Foreboding signs for late 2022 due to the end of the 250 year Pluto cycle!

Decentralizing a Company

Not all companies can be decentralized, but as more technology is built to enable decentralized coordination, the possibilities widen.

Why decentralize a company?

  • To become more competitive by vastly expanding team working on it.
  • To focus more on the mission than the organization; employees switch from "working for a company" to "working on a project."
  • To decrease its regulatory attack surface; if you don't perform regulated actions then you won't be under regulatory scrutiny. Strive to simply be a software provider.

How do you decentralize a company? One piece at a time.

  • Product must be open sourced.
  • Infrastructure must be server-less.
  • Corporate entities must be dissolved.

Since there will no longer be a corporation to pay salaries and give equity, you'll need a DAO to replace those functions. You may also want a token so that participants can express their interest in the direction of the project.

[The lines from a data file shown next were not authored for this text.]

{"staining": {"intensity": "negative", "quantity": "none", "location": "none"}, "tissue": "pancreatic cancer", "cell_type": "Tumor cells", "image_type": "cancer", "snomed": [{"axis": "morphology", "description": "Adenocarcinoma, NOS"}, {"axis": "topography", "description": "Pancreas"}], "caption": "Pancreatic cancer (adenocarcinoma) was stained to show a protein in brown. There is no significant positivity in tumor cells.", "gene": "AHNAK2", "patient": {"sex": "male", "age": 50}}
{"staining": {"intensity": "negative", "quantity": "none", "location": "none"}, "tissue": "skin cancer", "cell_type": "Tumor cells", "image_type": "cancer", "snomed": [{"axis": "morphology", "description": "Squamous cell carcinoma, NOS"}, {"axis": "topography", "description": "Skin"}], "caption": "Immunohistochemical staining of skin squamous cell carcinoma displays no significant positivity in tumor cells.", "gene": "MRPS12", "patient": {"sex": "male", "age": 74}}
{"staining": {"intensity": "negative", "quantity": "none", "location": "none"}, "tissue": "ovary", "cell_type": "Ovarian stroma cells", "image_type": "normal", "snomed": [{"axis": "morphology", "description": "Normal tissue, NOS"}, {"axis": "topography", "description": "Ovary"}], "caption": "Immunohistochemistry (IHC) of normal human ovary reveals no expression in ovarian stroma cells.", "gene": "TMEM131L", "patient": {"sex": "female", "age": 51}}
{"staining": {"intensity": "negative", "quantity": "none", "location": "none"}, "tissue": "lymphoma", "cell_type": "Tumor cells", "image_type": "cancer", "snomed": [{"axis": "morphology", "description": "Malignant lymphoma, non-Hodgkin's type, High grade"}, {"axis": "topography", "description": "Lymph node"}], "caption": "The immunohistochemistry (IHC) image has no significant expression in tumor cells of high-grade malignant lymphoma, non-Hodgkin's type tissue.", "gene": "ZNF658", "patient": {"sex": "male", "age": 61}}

In the future, issuing a token and forming a DAO may be considered a new type of exit event alongside more traditional exits such as to IPO / acquisition / merger.

Decentralized Identity

Reputation, attestation, and delegation are important primitives needed for a crypto native ecosystem.

We need an agnostic network that is uncapturable and not run by a for-profit company. There are a number of organizations involved in the Decentralized Identity Foundation and we've seen Microsoft's Identity Overlay Network

The W3C has published a Decentralized Identifier specification.

We should only need to reveal the minimal amount of info to a counterparty who requests it. There's a ton of potential for tying a variety of attestations to your DID. For example:

  • a government agency could attest that you're over 21 so that you need not reveal your exact birthday.
  • A local or state agency could attest that you're a resident of a given jurisdiction without revealing your exact address.
  • An accountant or institution could attest that your bitcoin assets exceed a certain value to help you achieve a line of credit without revealing your total assets.

Development of DIDs has been ongoing for several years; adoption has seemed pretty slow. There is a bit of a network bootstrapping issue with this type of technology - you preferably want everyone on the same standard, but it's tough to get early adopters since you don't know which platform will end up taking most of the market share.

Conclusion

While this Roundtable was odd for a multitude of reasons, and the crypto markets were in a mini bear, attendees were bullish as ever. It was some welcome respite to attend my first even in over 18th months and not have it be a jam packed hectic conference. Hopefully SRT VIII will take us back to normality!